● **Task requirements**
Turn every line of text read in the rows below into a Markdown table with the columns No. and Line, numbering the lines in order and skipping blank ones. Leave the pictures out of the answer.

........

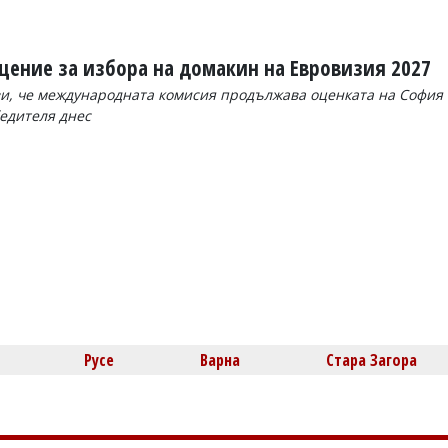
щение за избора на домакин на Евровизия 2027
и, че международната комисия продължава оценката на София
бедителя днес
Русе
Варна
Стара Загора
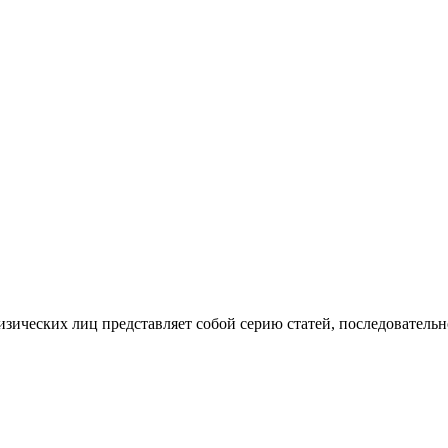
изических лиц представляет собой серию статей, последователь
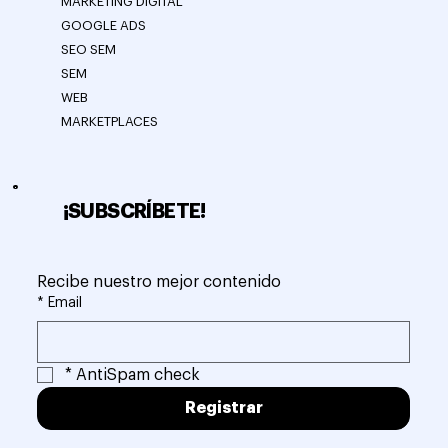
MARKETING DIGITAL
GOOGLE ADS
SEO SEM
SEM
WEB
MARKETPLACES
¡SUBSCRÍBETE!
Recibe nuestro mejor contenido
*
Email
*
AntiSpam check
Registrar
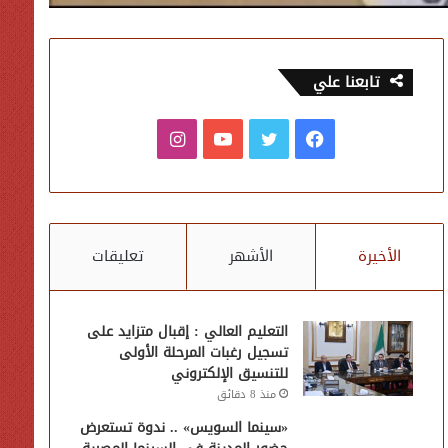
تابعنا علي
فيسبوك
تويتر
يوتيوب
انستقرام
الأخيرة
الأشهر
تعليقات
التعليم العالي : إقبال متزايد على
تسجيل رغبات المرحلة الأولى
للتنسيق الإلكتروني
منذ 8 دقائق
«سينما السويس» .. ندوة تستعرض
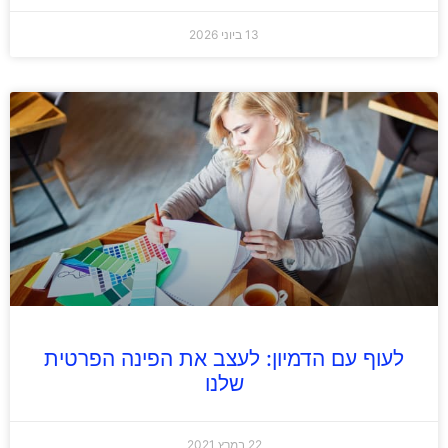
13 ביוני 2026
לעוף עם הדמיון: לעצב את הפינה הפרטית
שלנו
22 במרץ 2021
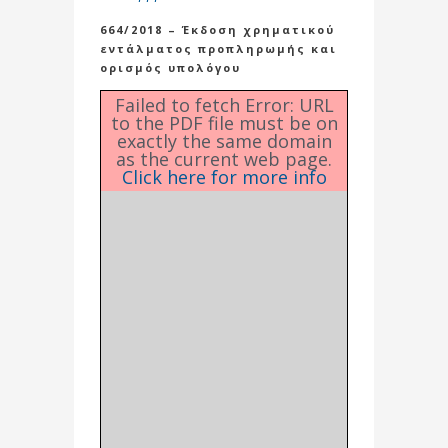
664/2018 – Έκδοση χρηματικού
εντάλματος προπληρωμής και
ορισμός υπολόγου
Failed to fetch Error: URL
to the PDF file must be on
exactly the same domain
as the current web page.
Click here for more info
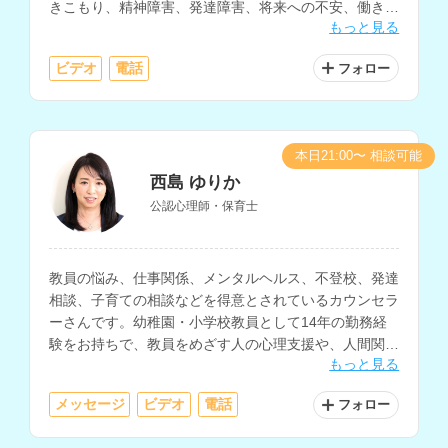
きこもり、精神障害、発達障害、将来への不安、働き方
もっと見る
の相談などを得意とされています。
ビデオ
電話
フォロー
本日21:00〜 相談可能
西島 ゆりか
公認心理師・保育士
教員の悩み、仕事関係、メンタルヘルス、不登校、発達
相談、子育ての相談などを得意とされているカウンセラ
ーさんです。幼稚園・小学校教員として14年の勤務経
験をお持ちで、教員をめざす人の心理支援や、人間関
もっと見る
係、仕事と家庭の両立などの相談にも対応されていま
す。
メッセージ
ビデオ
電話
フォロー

........

● **Answer space**
| No. | Line |
|---|---|
| 1 | щение за избора на домакин на Евровизия 2027 |
| 2 | и, че международната комисия продължава оценката на София |
| 3 | бедителя днес |
| 4 | Русе |
| 5 | Варна |
| 6 | Стара Загора |
| 7 | изических лиц представляет собой серию статей, последователь |
| 8 | MARKETING DIGITAL |
| 9 | GOOGLE ADS |
| 10 | SEO SEM |
| 11 | SEM |
| 12 | WEB |
| 13 | MARKETPLACES |
| 14 | ¡SUBSCRÍBETE! |
| 15 | Recibe nuestro mejor contenido |
| 16 | * |
| 17 | Email |
| 18 | * |
| 19 | AntiSpam check |
| 20 | Registrar |
| 21 | تابعنا علي |
| 22 | فيسبوك |
| 23 | تويتر |
| 24 | يوتيوب |
| 25 | انستقرام |
| 26 | الأخيرة |
| 27 | الأشهر |
| 28 | تعليقات |
| 29 | التعليم العالي : إقبال متزايد على |
| 30 | تسجيل رغبات المرحلة الأولى |
| 31 | للتنسيق الإلكتروني |
| 32 | منذ 8 دقائق |
| 33 | «سينما السويس» .. ندوة تستعرض |
| 34 | 13 ביוני 2026 |
| 35 | לעוף עם הדמיון: לעצב את הפינה הפרטית |
| 36 | שלנו |
| 37 | 22 במרץ 2021 |
| 38 | 664/2018 – Έκδοση χρηματικού |
| 39 | εντάλματος προπληρωμής και |
| 40 | ορισμός υπολόγου |
| 41 | Failed to fetch Error: URL |
| 42 | to the PDF file must be on |
| 43 | exactly the same domain |
| 44 | as the current web page. |
| 45 | Click here for more info |
| 46 | きこもり、精神障害、発達障害、将来への不安、働き方 |
| 47 | もっと見る |
| 48 | の相談などを得意とされています。 |
| 49 | ビデオ |
| 50 | 電話 |
| 51 | フォロー |
| 52 | 本日21:00〜 相談可能 |
| 53 | 西島 ゆりか |
| 54 | 公認心理師・保育士 |
| 55 | 教員の悩み、仕事関係、メンタルヘルス、不登校、発達 |
| 56 | 相談、子育ての相談などを得意とされているカウンセラ |
| 57 | ーさんです。幼稚園・小学校教員として14年の勤務経 |
| 58 | 験をお持ちで、教員をめざす人の心理支援や、人間関 |
| 59 | もっと見る |
| 60 | 係、仕事と家庭の両立などの相談にも対応されていま |
| 61 | す。 |
| 62 | メッセージ |
| 63 | ビデオ |
| 64 | 電話 |
| 65 | フォロー |